> **Provided entries**:
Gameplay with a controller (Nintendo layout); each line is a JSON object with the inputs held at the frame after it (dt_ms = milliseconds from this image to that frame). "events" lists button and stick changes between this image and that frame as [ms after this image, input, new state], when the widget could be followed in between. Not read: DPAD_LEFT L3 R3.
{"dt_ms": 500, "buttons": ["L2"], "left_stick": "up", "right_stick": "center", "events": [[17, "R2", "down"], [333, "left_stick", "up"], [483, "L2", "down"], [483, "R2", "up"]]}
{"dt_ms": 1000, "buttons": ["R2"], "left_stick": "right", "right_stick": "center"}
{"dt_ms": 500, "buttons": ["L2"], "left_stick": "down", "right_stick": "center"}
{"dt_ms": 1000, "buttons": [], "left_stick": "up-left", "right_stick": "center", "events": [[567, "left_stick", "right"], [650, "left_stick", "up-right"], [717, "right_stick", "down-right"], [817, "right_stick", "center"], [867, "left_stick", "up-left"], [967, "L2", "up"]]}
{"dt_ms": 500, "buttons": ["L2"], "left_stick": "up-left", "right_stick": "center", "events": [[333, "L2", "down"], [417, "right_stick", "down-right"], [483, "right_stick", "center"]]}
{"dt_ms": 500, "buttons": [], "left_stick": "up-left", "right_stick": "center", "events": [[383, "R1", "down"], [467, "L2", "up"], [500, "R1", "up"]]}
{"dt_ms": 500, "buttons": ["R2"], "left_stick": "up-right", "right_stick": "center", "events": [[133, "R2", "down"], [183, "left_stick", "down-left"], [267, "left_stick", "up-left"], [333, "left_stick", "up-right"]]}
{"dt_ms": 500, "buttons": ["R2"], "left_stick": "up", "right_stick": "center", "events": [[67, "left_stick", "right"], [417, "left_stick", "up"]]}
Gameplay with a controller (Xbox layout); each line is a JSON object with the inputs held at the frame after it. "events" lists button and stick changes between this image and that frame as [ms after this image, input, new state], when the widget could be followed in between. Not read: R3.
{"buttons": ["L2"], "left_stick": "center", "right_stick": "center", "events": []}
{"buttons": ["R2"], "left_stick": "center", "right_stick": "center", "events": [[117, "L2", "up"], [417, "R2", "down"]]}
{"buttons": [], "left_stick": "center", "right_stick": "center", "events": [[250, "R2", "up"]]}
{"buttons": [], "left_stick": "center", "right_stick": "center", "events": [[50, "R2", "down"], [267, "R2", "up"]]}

> **What is being asked**: Extract each record, keeping it identical to the original.

> **Result of this exercise**:
Gameplay with a controller (Nintendo layout); each line is a JSON object with the inputs held at the frame after it (dt_ms = milliseconds from this image to that frame). "events" lists button and stick changes between this image and that frame as [ms after this image, input, new state], when the widget could be followed in between. Not read: DPAD_LEFT L3 R3.
{"dt_ms": 500, "buttons": ["L2"], "left_stick": "up", "right_stick": "center", "events": [[17, "R2", "down"], [333, "left_stick", "up"], [483, "L2", "down"], [483, "R2", "up"]]}
{"dt_ms": 1000, "buttons": ["R2"], "left_stick": "right", "right_stick": "center"}
{"dt_ms": 500, "buttons": ["L2"], "left_stick": "down", "right_stick": "center"}
{"dt_ms": 1000, "buttons": [], "left_stick": "up-left", "right_stick": "center", "events": [[567, "left_stick", "right"], [650, "left_stick", "up-right"], [717, "right_stick", "down-right"], [817, "right_stick", "center"], [867, "left_stick", "up-left"], [967, "L2", "up"]]}
{"dt_ms": 500, "buttons": ["L2"], "left_stick": "up-left", "right_stick": "center", "events": [[333, "L2", "down"], [417, "right_stick", "down-right"], [483, "right_stick", "center"]]}
{"dt_ms": 500, "buttons": [], "left_stick": "up-left", "right_stick": "center", "events": [[383, "R1", "down"], [467, "L2", "up"], [500, "R1", "up"]]}
{"dt_ms": 500, "buttons": ["R2"], "left_stick": "up-right", "right_stick": "center", "events": [[133, "R2", "down"], [183, "left_stick", "down-left"], [267, "left_stick", "up-left"], [333, "left_stick", "up-right"]]}
{"dt_ms": 500, "buttons": ["R2"], "left_stick": "up", "right_stick": "center", "events": [[67, "left_stick", "right"], [417, "left_stick", "up"]]}
Gameplay with a controller (Xbox layout); each line is a JSON object with the inputs held at the frame after it. "events" lists button and stick changes between this image and that frame as [ms after this image, input, new state], when the widget could be followed in between. Not read: R3.
{"buttons": ["L2"], "left_stick": "center", "right_stick": "center", "events": []}
{"buttons": ["R2"], "left_stick": "center", "right_stick": "center", "events": [[117, "L2", "up"], [417, "R2", "down"]]}
{"buttons": [], "left_stick": "center", "right_stick": "center", "events": [[250, "R2", "up"]]}
{"buttons": [], "left_stick": "center", "right_stick": "center", "events": [[50, "R2", "down"], [267, "R2", "up"]]}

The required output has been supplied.